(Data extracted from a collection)
..............................
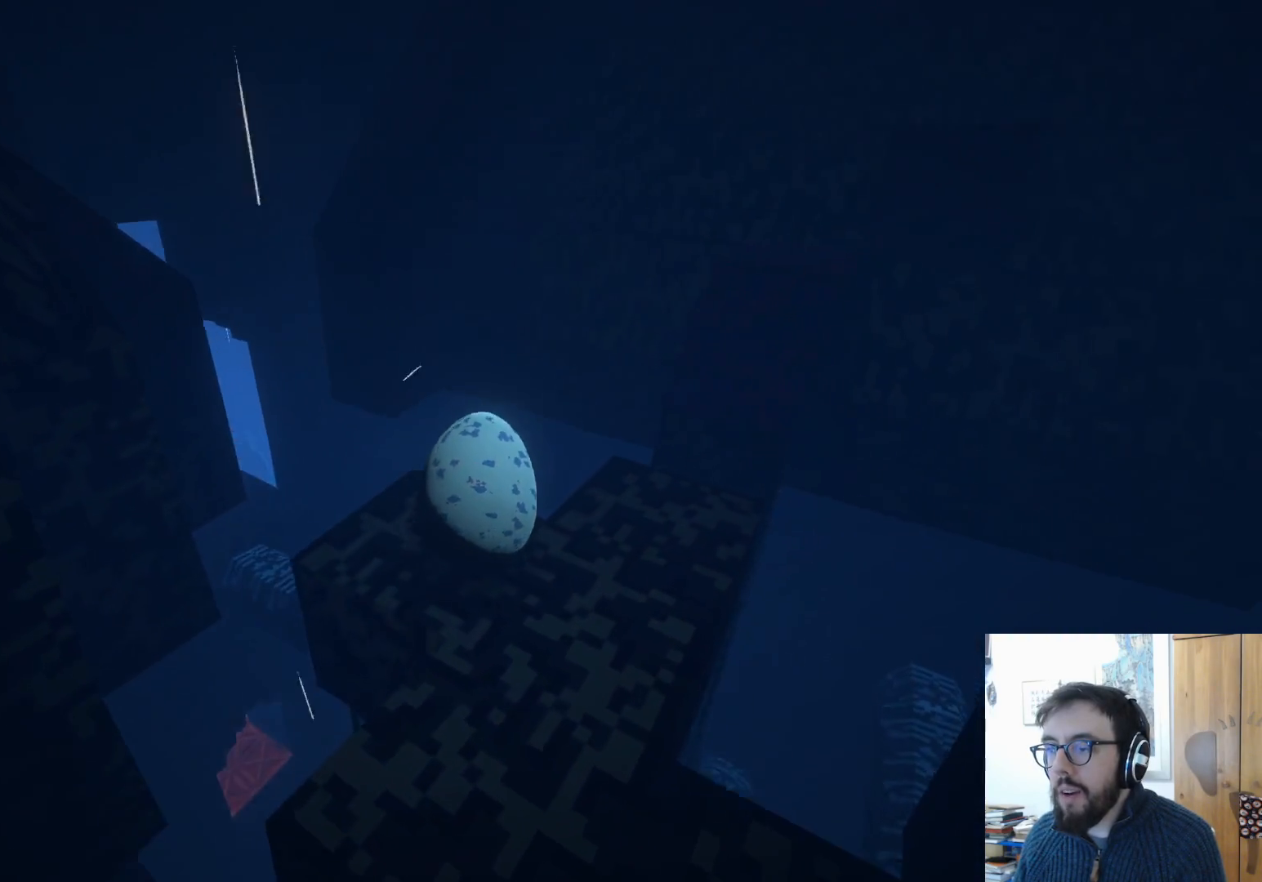
{"buttons": [], "left_stick": "center", "right_stick": "right", "events": [[117, "right_stick", "center"], [300, "right_stick", "right"]]}
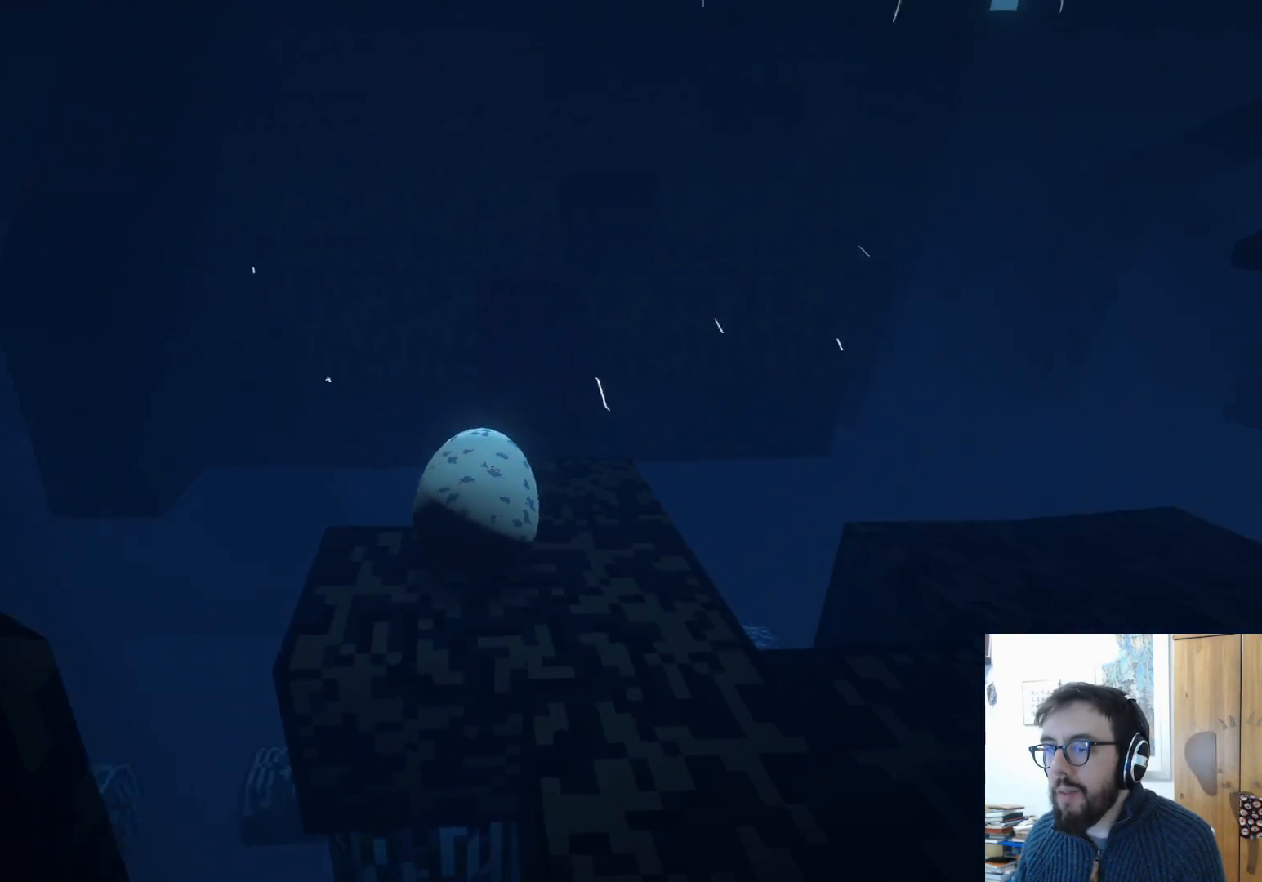
{"buttons": [], "left_stick": "down-right", "right_stick": "center", "events": [[83, "right_stick", "center"], [233, "left_stick", "down-right"]]}
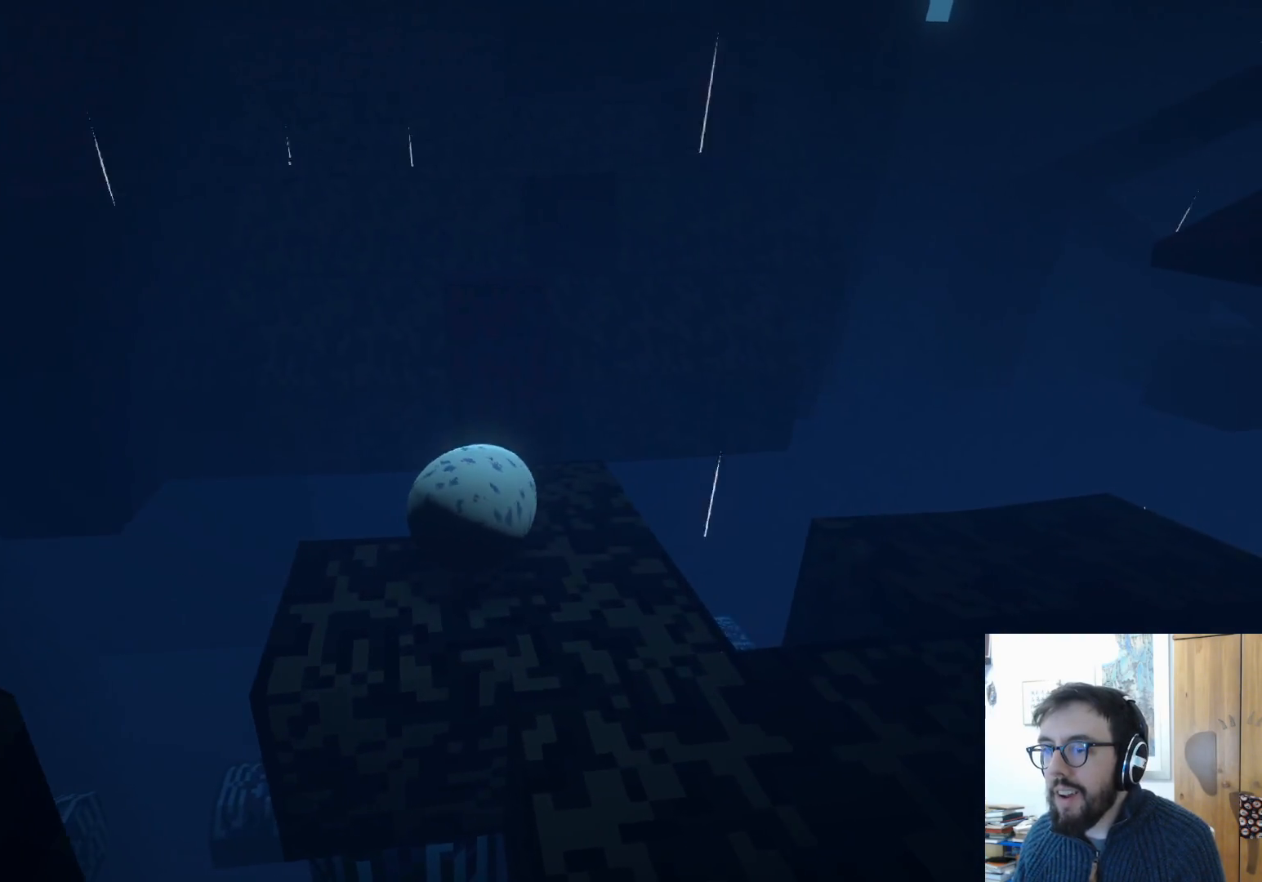
{"buttons": [], "left_stick": "center", "right_stick": "center", "events": [[133, "left_stick", "center"]]}
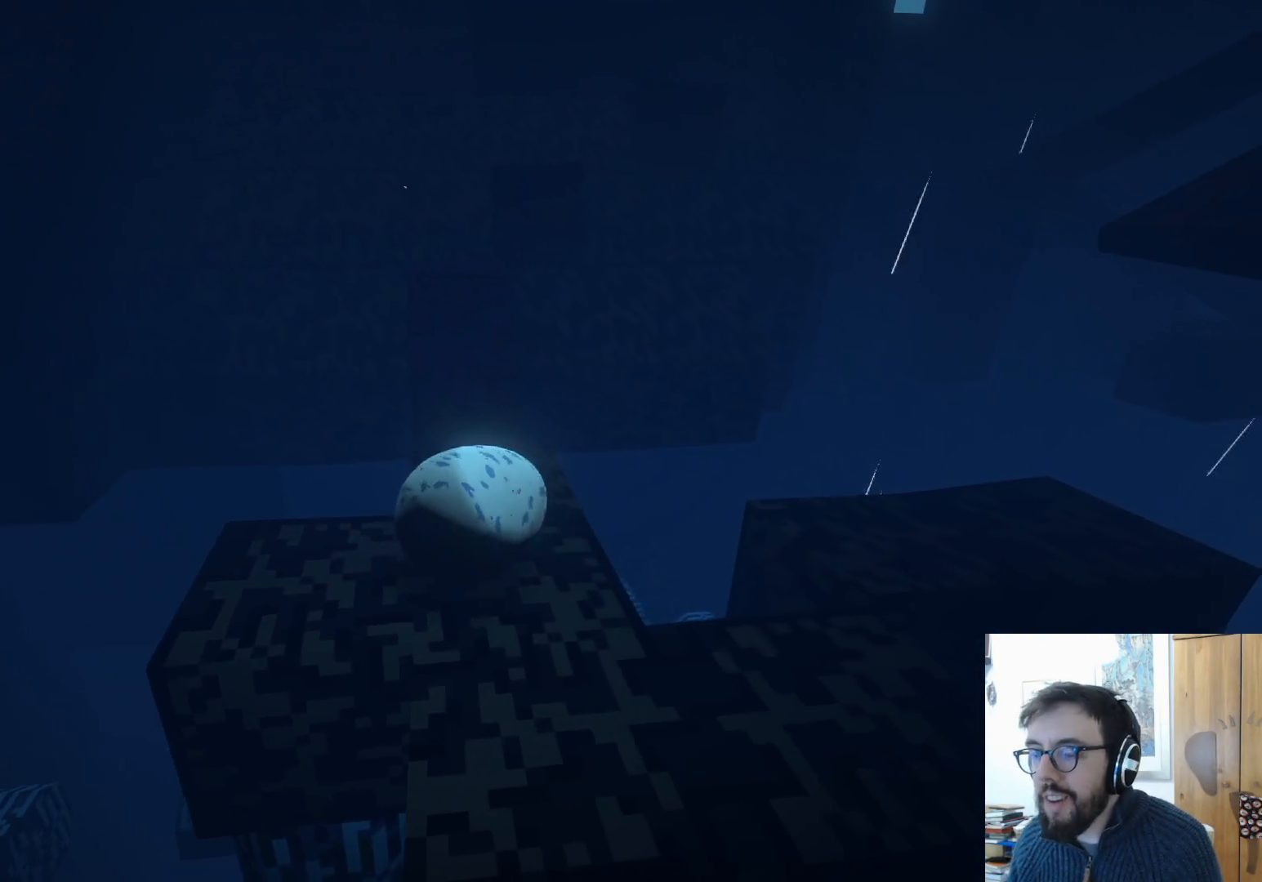
{"buttons": [], "left_stick": "center", "right_stick": "center", "events": [[317, "left_stick", "down"], [400, "left_stick", "center"]]}
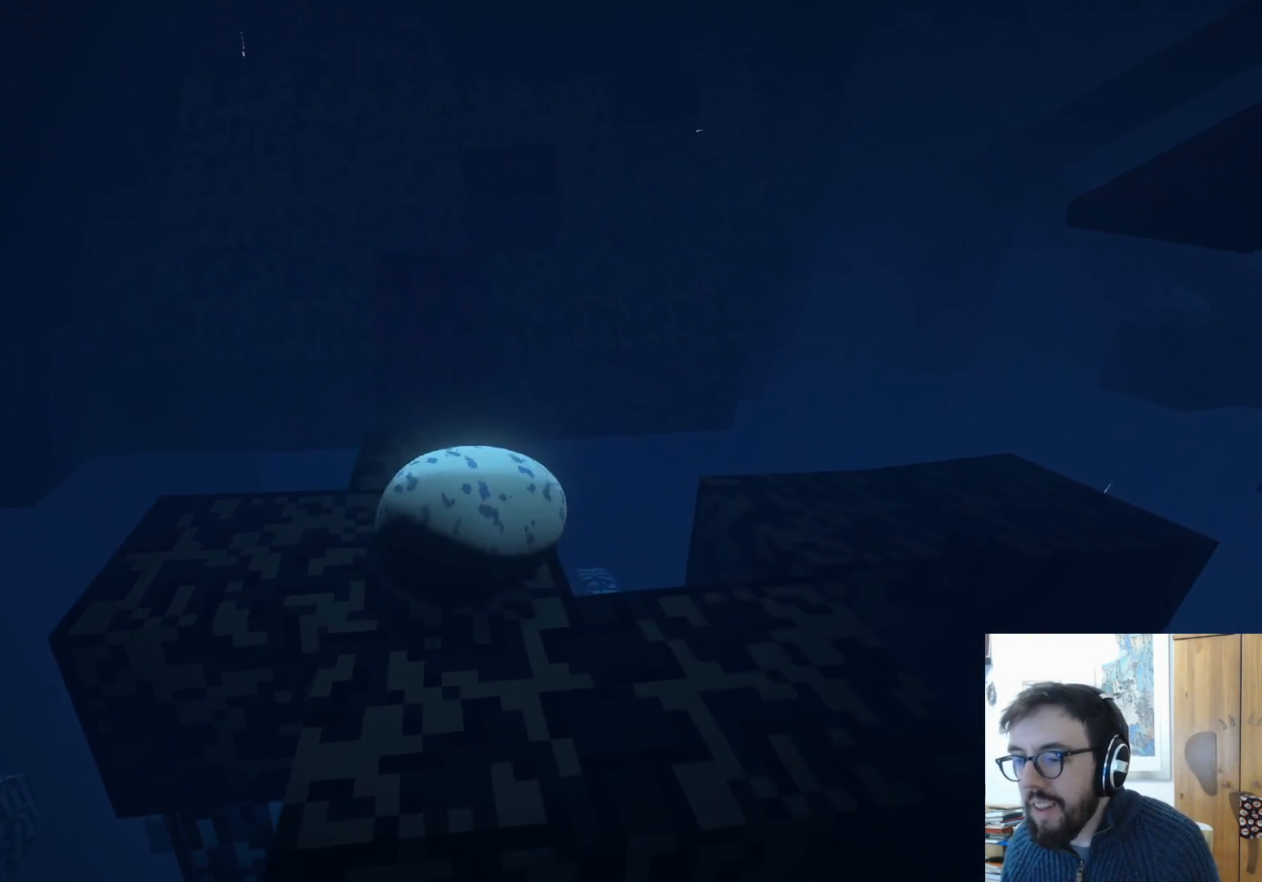
{"buttons": [], "left_stick": "center", "right_stick": "center", "events": [[83, "left_stick", "left"], [250, "left_stick", "center"]]}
..............................
Task to carry out
Print the records again exactly, without the pictures.

Result of this exercise
{"buttons": [], "left_stick": "center", "right_stick": "right", "events": [[117, "right_stick", "center"], [300, "right_stick", "right"]]}
{"buttons": [], "left_stick": "down-right", "right_stick": "center", "events": [[83, "right_stick", "center"], [233, "left_stick", "down-right"]]}
{"buttons": [], "left_stick": "center", "right_stick": "center", "events": [[133, "left_stick", "center"]]}
{"buttons": [], "left_stick": "center", "right_stick": "center", "events": [[317, "left_stick", "down"], [400, "left_stick", "center"]]}
{"buttons": [], "left_stick": "center", "right_stick": "center", "events": [[83, "left_stick", "left"], [250, "left_stick", "center"]]}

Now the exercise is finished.